Recently, Beilu Pharmaceutical received the Drug Registration Certificate for two sizes (0.375mg and 0.75mg) of Pramipexole Dihydrochloride Sustained-release Tablets (Pramipexole) from the National Medical Products Administration (NMPA).

Pramipexole is indicated for the treatment of signs and symptoms of idiopathic Parkinson's disease in adults, that is, during the course of the disease, including later stages, when the effect of levodopa gradually wears off or changes and fluctuates (end-of-dose phenomenon or "on-off" fluctuations), the product may be used alone (without L-dopa) or in combination with L-dopa.

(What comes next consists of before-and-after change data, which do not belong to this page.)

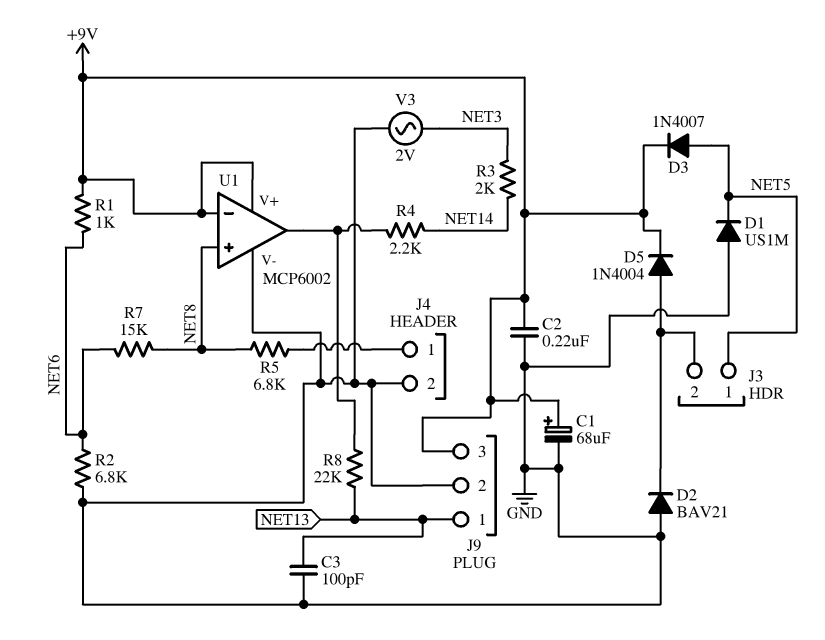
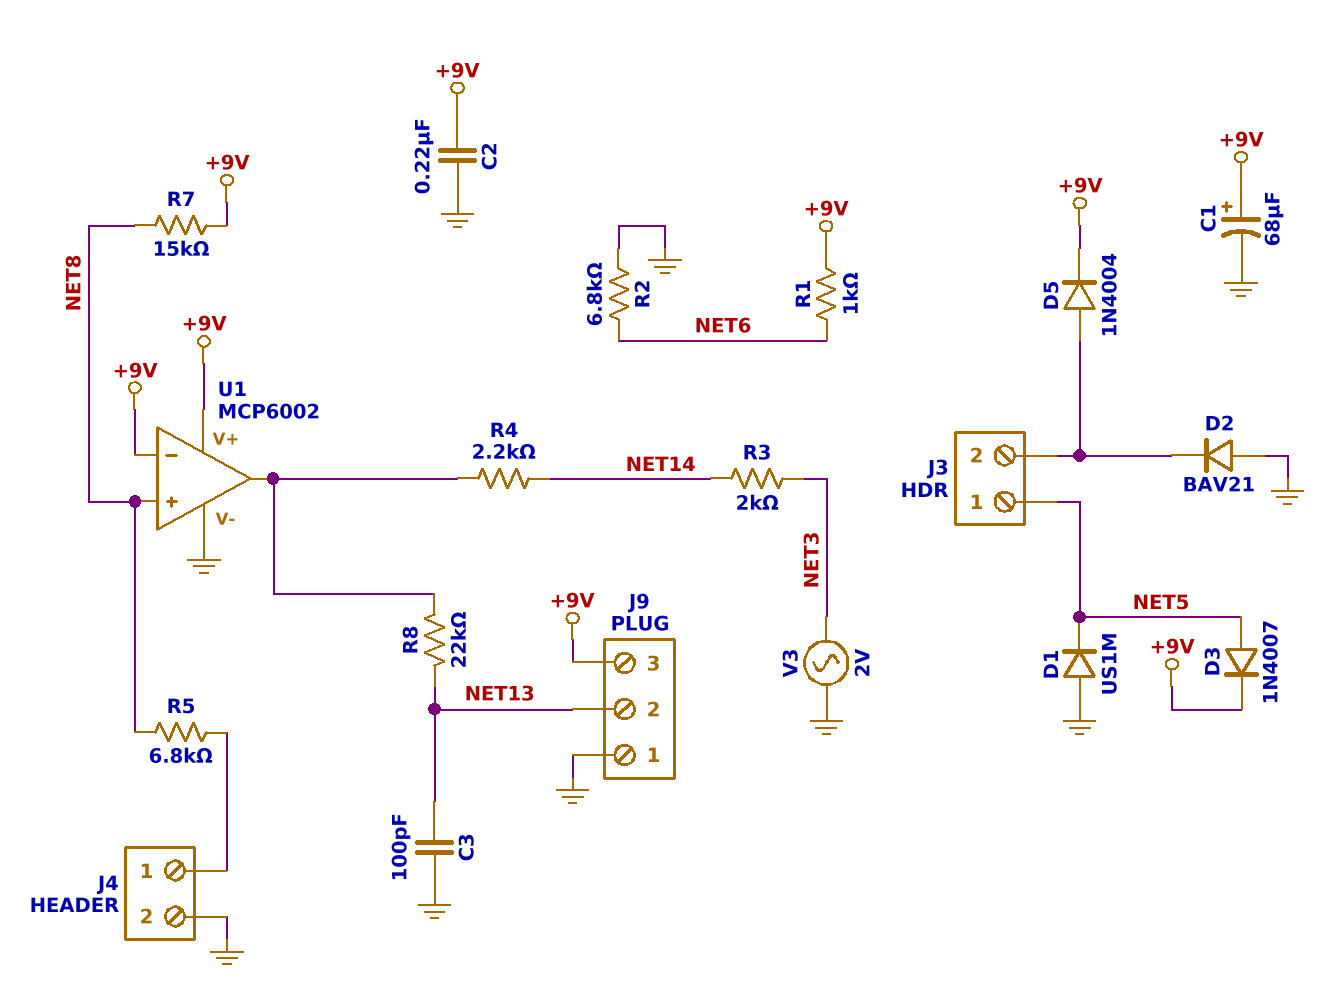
J9 pin 1: NET13 -> GND
J9 pin 2: GND -> NET13
R7: 15k (NET6, NET8) -> 15k (+9V, NET8)

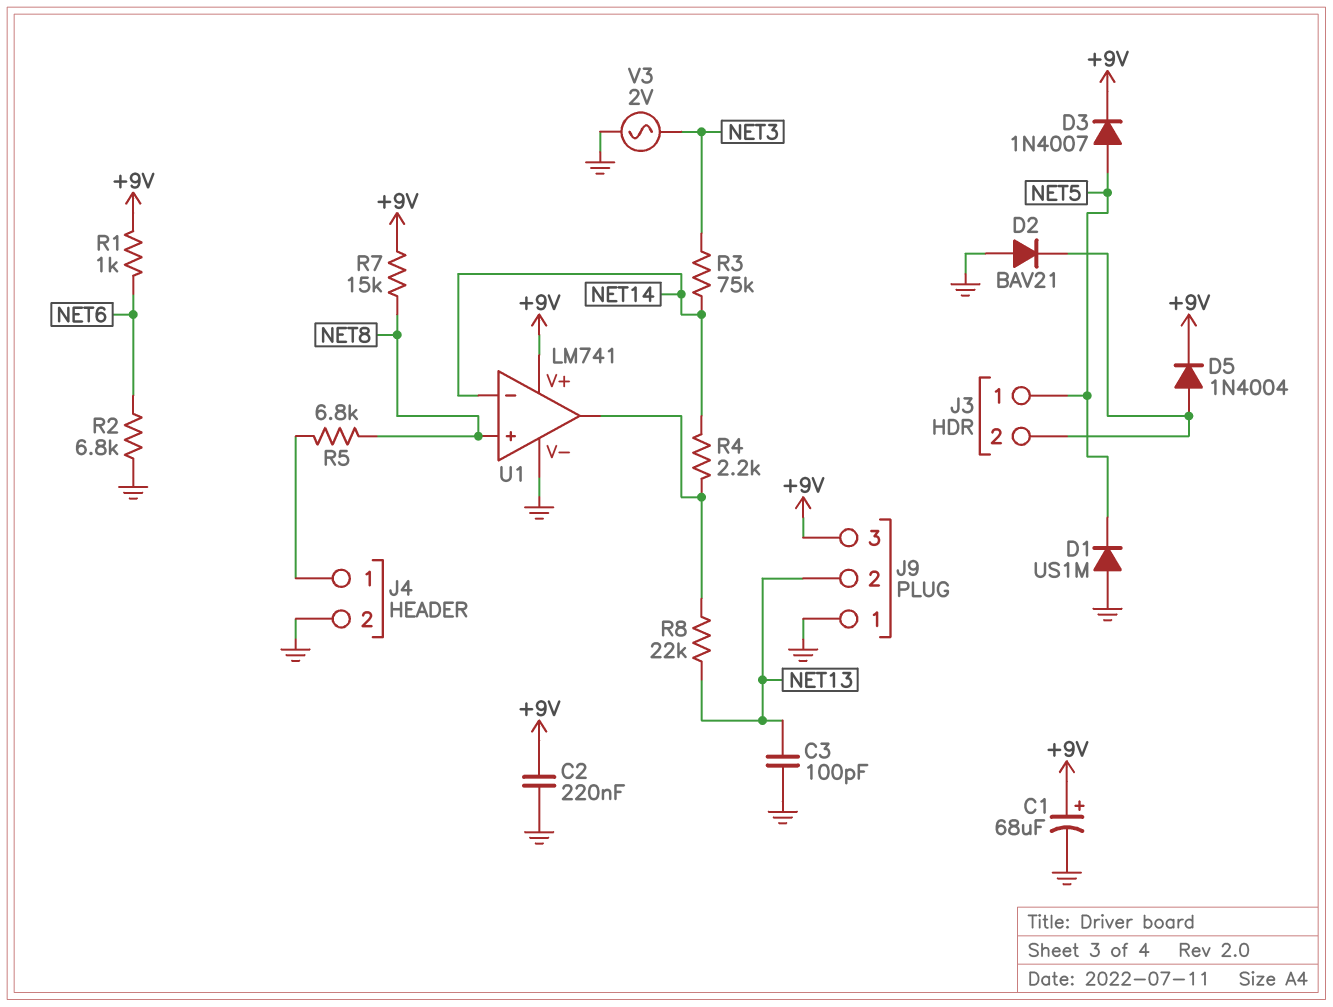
R3: 2k (NET3, NET14) -> 75k (NET3, NET14)
U1: MCP6002 -> LM741
U1 pin in-: +9V -> NET14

In recent years, the Company has continued to increase its investment in research and development. On the basis of deep cultivation of contrast agents, the company aims to solve clinical needs, focusing on cardiovascular, digestive, neuropsychiatric, endocrine and other fields. Jiuwei Zhenxin Granule is the company's blockbuster product in the field of psychoneurotics. This pramexol hydrochloride sustained-release tablet has obtained the "Drug Registration Certificate", which further enriches the company's product layout in this field.